NSW Energy Minister Chris Hartcher was positively effusive about solar technology on Wednesday when he was on hand for the announcement that the 155MW AGL Energy solar PV project in western NSW would go ahead. The NSW conservative government is contributing $64 million to the project.
Hartcher’s words were interesting because it recognizes that Australian households are taking up solar, even without subsidies. This, said Hartcher, was a good thing, and he intended to make sure that large scale projects go ahead too.
He even got excited about his recent visit to Germany where he witnessed that country’s massive investment in solar. It seems that his journey took him along the proverbial road to a (solar) Damascus.
Here are his words in full:
“Can I say that Australians are very excited by solar. We closed the solar subsidy scheme in April, 2011, because it had become unaffordable and expensive. Since then, over 70,000 people in NSW have signed up (for rooftop solar).
“That is without any encouragement, without any subsidy, they are interested, Australians like the idea of solar energy being one of the renewable energies of the future.
“We are a country massively endowed with resources, and one of those resources is the sun. It is up to us to take advantage of it. No one is going to ride in on a white horse and do it or us, it is up to us.
“This is part of that process, to achieve that objective, to make full use of our resources and to tap into that natural stream that so many Australians do have in admiring new technology and new ideas.”
Eureka! This is significant because energy ministers and politicians on the Conservative side have been in the thrall of advisors who would inform them that solar PV would never be popular, or useful, or much of anything at all, without ongoing subsidies.
Hartcher, however, has come to the conclusion as the rest of the industry: solar is here and everyone will want it. Because, quite simply, it offers a cheaper alternative than relying entirely on the grid.
Hartcher went on:
“Only two weeks ago I was in Germany (which has 32GW of solar PV). To see those fields and fields of solar modules in a country that only gets a reasonable amount of sunshine in summer – I wouldn’t like to be there in winter – and yet they’re prepared to put up that level of investment, that level of determination to achieve a result that we can so much more easily achieve here in NSW and in Australia.”
Later, in speaking about the AGL Energy project, Hartcher said:
“This is the sort of project that every Australian – if you go into any pub or club – will tell you ‘why don’t they all get together, stop arguing with one another, sit down together and actually achieve something’. Well, it’s happening, state governments, federal government and private enterprise, all working together for a common purpose and a common good.
“We (The NSW government) are fully committed to these programs – we are fully committed to achieving the 20% target by 2020. This is a great step towards achieving that.”

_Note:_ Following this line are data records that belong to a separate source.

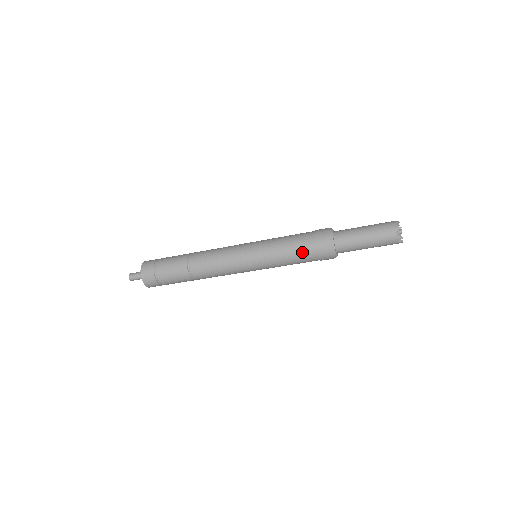
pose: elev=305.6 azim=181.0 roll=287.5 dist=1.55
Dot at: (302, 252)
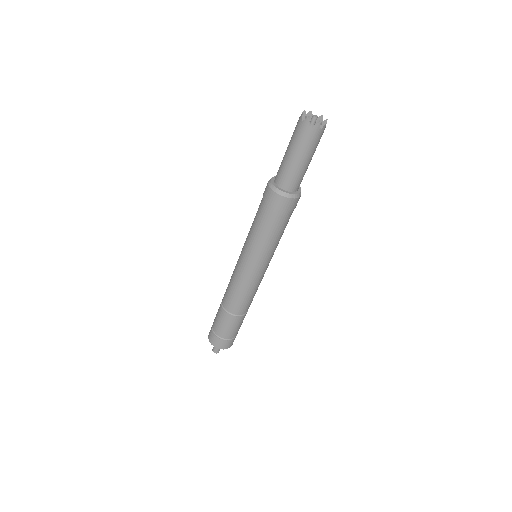
Dot at: (258, 209)
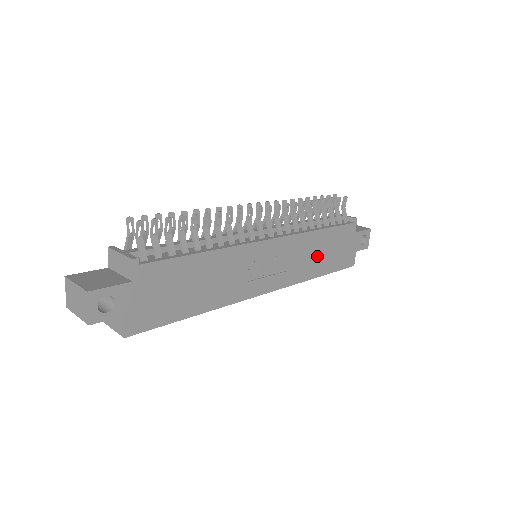
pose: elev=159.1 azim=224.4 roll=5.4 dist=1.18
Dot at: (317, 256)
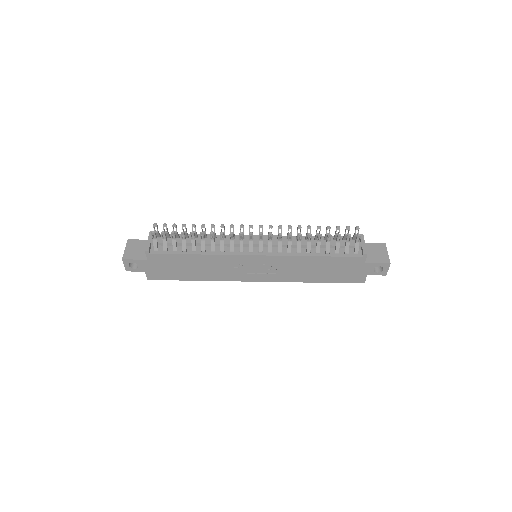
Dot at: (311, 271)
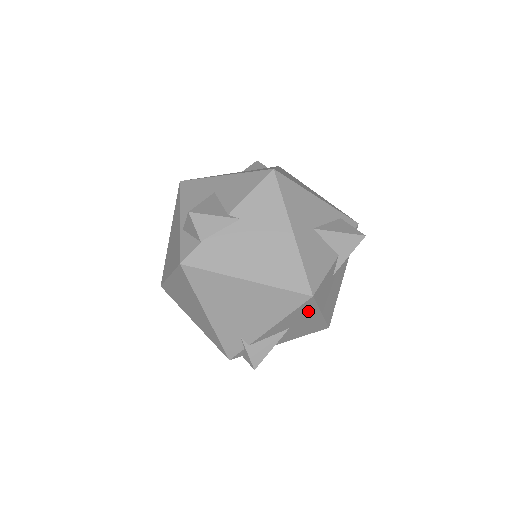
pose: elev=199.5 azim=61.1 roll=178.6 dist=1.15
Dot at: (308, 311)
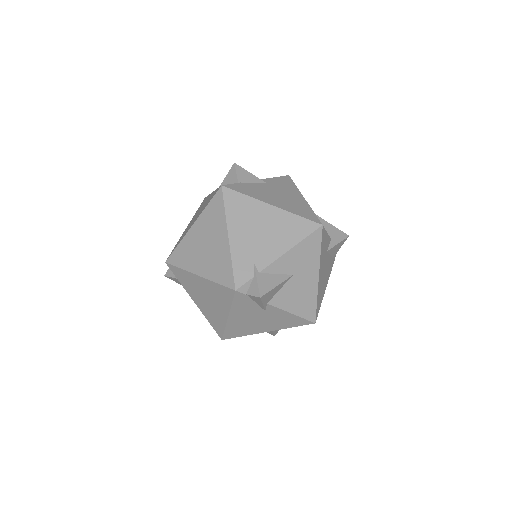
Dot at: (313, 254)
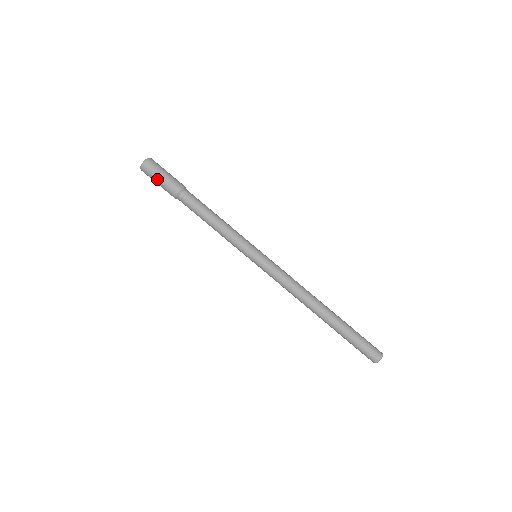
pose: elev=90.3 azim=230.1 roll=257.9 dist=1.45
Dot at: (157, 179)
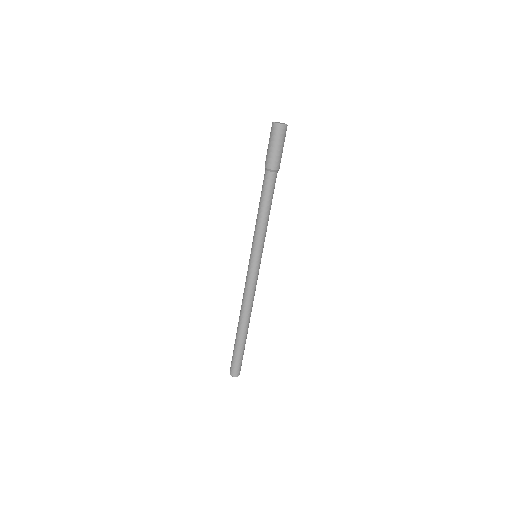
Dot at: (279, 146)
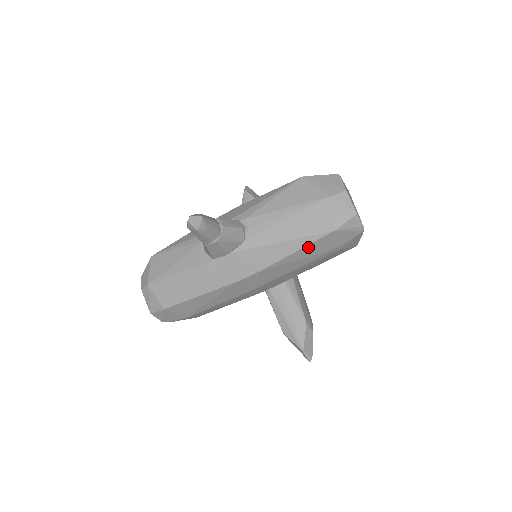
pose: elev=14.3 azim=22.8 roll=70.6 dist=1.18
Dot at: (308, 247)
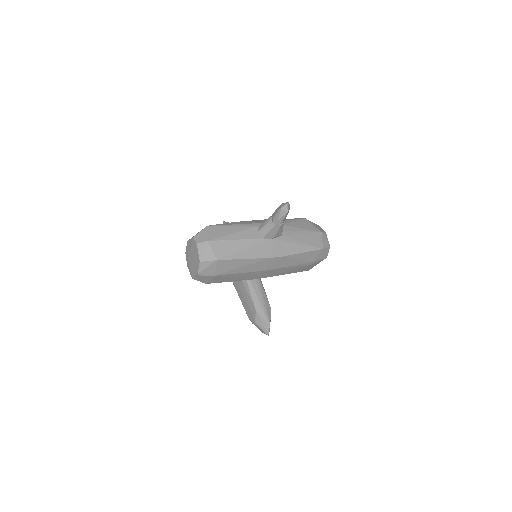
Dot at: (308, 253)
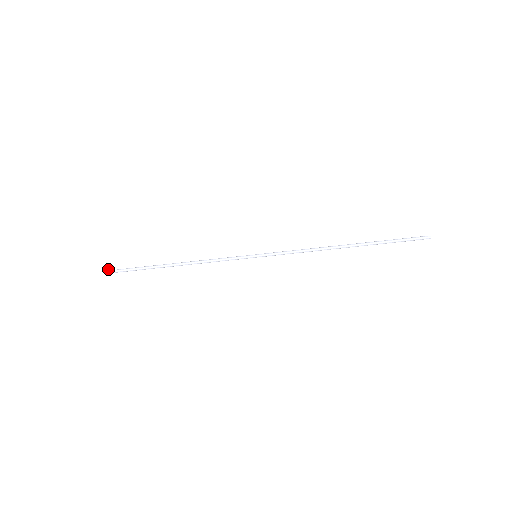
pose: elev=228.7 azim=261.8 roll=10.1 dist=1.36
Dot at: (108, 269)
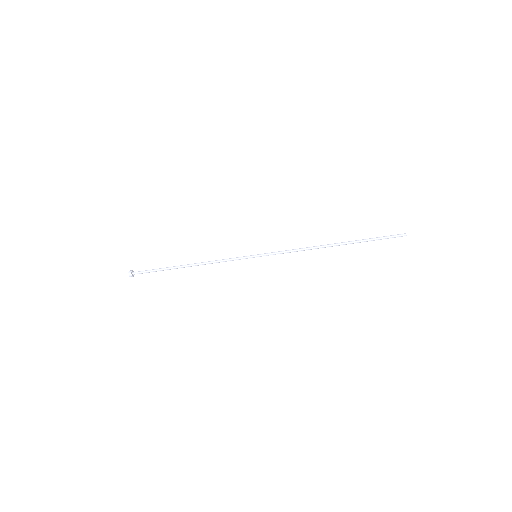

Why should we be excited by such comments. Well, previously, conservative governments in NSW, Queensland and WA considered solar to be nothing more than an expensive indulgence of the wealthy that had been subsidised by least well off. Now it is dawning on them that rooftop solar is attractive to all Australians because it provides a cost-competitive alternative than to rely entirely on the grid.
The mere fact that this recognised should give us some hope that future policy making will be shaped with that in mind, rather than dismissing solar as an uncompetitive and disruptive intrusion into ancient business models. Disruptive it is, uncompetitive it is not. And there is an influential solar electorate watching with interest.
This is not the first example of a solar awakening. The Tea Party recently intervened in the state of Georgia in the US to ensure that the local utility agreed to allow up to 500MW of solar PV on household rooftops. It was, for them, a case of citizens rights, against those of the utilities who had sought to prevent it. The right, it seems, is coming to the conclusion that solar is a friend to their doctrine, not an enemy.
We should all feel equally uplifted.